BEGIN SUPPLIED RECORDS

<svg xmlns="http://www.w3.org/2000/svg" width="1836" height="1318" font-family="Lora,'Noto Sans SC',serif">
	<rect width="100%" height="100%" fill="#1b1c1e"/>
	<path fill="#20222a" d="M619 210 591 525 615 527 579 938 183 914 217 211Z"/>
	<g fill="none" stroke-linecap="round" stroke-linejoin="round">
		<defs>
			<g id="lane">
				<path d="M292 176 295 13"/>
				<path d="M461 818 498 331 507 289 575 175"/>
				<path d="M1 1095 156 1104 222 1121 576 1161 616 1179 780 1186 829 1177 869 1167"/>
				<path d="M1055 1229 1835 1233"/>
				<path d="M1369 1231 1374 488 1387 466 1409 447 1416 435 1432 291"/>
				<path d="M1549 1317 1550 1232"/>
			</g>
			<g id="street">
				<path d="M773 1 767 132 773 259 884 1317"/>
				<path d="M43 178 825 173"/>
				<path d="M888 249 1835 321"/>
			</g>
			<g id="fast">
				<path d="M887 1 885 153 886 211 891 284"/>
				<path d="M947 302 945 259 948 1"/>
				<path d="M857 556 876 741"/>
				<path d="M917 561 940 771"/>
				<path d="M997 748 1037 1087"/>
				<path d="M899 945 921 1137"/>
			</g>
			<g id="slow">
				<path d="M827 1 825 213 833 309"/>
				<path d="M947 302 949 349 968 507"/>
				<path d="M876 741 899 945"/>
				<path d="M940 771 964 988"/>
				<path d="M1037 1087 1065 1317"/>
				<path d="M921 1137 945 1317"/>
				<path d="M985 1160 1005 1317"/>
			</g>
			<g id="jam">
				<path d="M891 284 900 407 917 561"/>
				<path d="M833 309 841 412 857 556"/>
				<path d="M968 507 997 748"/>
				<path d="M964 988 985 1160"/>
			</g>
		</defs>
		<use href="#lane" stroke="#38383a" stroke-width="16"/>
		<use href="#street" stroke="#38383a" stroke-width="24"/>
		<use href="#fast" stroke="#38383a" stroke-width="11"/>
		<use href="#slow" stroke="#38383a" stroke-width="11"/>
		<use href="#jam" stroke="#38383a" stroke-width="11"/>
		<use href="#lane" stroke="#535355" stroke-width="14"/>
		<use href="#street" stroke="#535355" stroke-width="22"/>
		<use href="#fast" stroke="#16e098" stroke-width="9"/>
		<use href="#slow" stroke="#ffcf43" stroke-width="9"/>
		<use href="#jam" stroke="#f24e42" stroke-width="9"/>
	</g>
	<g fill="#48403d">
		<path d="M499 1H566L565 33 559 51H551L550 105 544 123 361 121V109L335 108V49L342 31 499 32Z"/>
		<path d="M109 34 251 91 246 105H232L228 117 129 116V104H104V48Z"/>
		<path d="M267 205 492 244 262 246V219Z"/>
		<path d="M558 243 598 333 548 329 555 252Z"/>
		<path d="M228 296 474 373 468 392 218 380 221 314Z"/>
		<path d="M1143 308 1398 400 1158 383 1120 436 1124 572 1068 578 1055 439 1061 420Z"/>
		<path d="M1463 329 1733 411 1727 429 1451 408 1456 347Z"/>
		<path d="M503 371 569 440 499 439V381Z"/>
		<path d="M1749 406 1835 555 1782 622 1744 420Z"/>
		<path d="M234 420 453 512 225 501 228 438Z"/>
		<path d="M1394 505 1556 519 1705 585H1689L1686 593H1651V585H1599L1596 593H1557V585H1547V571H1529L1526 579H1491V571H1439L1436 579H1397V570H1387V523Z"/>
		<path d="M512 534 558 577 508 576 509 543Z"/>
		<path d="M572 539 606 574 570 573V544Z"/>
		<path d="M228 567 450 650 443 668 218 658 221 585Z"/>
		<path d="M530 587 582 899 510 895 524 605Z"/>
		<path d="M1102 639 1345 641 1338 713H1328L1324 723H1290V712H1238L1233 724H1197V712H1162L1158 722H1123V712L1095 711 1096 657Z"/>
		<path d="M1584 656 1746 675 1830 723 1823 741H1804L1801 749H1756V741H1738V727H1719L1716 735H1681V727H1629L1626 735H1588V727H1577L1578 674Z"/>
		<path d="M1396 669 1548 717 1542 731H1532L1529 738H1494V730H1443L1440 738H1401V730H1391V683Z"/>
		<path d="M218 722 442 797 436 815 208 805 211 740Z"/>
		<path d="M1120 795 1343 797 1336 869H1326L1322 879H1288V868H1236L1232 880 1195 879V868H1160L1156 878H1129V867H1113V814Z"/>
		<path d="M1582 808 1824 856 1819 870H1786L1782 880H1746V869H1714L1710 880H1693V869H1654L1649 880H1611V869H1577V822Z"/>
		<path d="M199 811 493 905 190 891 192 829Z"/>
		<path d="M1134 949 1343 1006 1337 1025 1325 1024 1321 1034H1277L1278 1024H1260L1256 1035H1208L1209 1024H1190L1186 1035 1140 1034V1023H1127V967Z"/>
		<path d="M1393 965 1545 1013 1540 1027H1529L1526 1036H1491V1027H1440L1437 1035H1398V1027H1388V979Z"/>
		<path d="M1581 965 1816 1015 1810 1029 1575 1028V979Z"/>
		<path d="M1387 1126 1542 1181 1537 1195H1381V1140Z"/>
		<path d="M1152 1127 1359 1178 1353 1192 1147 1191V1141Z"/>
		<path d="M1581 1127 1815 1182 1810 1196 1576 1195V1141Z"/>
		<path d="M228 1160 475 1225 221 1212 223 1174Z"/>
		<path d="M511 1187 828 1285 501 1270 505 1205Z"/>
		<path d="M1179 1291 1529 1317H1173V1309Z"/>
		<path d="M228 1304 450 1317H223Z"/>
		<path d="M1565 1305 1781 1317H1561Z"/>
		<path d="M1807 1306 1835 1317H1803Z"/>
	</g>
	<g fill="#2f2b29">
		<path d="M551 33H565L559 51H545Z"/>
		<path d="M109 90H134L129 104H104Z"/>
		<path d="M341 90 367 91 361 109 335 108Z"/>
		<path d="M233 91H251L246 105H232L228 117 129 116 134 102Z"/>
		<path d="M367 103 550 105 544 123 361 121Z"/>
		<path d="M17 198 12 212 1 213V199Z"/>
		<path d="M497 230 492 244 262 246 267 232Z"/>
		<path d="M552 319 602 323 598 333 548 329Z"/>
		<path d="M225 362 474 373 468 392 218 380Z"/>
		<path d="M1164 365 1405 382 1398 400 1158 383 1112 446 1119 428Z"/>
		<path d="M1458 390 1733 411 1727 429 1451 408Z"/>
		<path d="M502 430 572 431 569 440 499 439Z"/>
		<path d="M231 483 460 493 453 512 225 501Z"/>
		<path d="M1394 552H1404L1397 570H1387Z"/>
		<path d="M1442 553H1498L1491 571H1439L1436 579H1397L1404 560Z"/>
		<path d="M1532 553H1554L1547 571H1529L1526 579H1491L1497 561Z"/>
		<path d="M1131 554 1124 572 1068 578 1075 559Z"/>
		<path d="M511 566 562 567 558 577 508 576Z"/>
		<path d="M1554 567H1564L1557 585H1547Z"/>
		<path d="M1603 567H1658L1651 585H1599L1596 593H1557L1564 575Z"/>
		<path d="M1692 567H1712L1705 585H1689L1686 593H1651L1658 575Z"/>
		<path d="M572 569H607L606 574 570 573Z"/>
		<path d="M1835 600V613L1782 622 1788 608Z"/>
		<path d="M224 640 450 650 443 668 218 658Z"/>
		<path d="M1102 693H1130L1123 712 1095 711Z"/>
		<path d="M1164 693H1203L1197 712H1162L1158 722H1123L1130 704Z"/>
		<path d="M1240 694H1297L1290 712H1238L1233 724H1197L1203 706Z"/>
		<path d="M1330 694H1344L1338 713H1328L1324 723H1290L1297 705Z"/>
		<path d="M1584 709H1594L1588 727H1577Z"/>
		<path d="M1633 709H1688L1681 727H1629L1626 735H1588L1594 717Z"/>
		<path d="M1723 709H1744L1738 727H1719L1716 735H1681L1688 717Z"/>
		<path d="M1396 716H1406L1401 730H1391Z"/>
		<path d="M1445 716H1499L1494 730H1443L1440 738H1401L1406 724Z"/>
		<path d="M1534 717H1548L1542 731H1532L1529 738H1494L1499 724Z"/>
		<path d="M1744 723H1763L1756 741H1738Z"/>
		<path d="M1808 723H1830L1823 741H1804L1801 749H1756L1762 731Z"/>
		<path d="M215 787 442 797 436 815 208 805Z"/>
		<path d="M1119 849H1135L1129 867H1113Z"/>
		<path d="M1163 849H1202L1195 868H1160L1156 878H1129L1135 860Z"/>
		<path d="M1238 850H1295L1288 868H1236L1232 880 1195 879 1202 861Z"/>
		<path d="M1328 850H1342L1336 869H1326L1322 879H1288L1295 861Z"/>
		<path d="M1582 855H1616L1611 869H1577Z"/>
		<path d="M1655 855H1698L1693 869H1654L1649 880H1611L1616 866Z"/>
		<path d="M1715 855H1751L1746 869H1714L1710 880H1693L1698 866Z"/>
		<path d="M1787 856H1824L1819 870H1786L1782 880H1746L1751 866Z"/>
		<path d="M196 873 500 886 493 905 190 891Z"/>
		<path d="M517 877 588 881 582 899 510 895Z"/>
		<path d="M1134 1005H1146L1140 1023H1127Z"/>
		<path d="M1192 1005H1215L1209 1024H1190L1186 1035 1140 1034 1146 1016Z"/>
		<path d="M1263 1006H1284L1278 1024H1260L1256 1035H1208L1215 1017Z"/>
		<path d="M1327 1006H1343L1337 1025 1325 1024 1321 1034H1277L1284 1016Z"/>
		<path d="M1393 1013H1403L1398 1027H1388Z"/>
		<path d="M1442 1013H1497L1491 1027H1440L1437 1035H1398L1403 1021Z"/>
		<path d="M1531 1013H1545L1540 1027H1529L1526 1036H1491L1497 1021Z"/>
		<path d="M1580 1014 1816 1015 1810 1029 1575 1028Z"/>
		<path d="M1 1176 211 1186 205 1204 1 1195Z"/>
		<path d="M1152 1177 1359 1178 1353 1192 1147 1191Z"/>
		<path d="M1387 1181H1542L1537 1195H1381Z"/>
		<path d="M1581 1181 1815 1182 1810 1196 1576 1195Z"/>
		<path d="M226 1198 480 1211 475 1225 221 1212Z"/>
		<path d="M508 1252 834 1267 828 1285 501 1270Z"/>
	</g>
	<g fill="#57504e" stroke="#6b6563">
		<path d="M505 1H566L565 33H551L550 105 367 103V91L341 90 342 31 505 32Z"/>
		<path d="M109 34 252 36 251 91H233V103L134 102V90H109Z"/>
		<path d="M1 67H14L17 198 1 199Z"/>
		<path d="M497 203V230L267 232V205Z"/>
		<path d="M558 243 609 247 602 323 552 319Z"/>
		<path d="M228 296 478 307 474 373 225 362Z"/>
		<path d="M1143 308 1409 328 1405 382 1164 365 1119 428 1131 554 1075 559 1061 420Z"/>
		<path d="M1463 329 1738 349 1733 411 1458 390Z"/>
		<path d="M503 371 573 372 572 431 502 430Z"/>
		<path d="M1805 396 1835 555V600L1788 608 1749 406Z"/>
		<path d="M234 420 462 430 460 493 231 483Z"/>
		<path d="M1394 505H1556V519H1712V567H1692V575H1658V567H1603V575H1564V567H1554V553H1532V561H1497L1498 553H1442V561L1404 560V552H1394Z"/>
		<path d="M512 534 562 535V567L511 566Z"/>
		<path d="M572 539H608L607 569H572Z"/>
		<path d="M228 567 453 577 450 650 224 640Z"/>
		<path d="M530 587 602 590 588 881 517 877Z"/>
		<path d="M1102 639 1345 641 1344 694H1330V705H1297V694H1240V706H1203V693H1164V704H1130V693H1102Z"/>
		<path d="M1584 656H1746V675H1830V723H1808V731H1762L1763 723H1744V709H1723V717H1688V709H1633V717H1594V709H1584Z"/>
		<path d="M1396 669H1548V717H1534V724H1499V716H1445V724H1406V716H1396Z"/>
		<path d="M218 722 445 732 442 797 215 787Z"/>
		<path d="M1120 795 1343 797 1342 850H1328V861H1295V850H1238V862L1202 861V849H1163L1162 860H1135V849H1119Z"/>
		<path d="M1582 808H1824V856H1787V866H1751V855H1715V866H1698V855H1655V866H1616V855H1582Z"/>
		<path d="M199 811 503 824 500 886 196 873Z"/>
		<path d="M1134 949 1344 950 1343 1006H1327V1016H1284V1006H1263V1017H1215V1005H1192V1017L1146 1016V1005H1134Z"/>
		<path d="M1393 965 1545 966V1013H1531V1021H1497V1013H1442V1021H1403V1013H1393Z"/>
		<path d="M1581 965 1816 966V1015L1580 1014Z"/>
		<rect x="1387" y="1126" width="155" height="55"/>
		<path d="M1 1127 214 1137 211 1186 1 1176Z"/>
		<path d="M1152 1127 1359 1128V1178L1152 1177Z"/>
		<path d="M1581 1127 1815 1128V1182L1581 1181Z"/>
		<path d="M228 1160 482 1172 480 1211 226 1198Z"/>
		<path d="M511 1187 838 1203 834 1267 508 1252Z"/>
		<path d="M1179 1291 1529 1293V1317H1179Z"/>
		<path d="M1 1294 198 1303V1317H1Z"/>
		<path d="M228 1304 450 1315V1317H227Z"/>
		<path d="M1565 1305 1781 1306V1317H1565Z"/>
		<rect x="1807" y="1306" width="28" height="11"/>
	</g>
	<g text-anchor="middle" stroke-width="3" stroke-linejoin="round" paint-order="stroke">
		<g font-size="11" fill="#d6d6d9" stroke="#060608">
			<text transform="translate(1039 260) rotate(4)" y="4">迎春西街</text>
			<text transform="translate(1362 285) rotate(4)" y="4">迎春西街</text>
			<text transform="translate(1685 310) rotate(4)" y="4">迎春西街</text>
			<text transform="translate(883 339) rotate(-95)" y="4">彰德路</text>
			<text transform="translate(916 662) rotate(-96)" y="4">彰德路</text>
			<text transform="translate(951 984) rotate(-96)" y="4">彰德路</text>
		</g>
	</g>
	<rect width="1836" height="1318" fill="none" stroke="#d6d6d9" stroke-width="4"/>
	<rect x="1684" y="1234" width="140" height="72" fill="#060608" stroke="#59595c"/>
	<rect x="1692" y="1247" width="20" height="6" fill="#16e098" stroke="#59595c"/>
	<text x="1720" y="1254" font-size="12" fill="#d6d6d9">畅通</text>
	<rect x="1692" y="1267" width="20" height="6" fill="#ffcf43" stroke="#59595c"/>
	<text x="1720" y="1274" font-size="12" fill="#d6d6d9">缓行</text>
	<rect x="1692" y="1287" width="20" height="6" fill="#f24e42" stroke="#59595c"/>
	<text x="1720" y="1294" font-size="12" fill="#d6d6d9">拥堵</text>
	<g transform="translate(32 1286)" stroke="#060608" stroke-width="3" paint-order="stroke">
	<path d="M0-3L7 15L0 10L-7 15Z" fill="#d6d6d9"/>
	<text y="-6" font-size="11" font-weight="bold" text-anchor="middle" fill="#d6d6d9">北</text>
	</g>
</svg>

END SUPPLIED RECORDS

#### [YOUR OBJECTIVE]
Based on the entries above, give the number of lines with the string "linejoin" and no further text.

#### [RESPONSE TO THE TASK]
2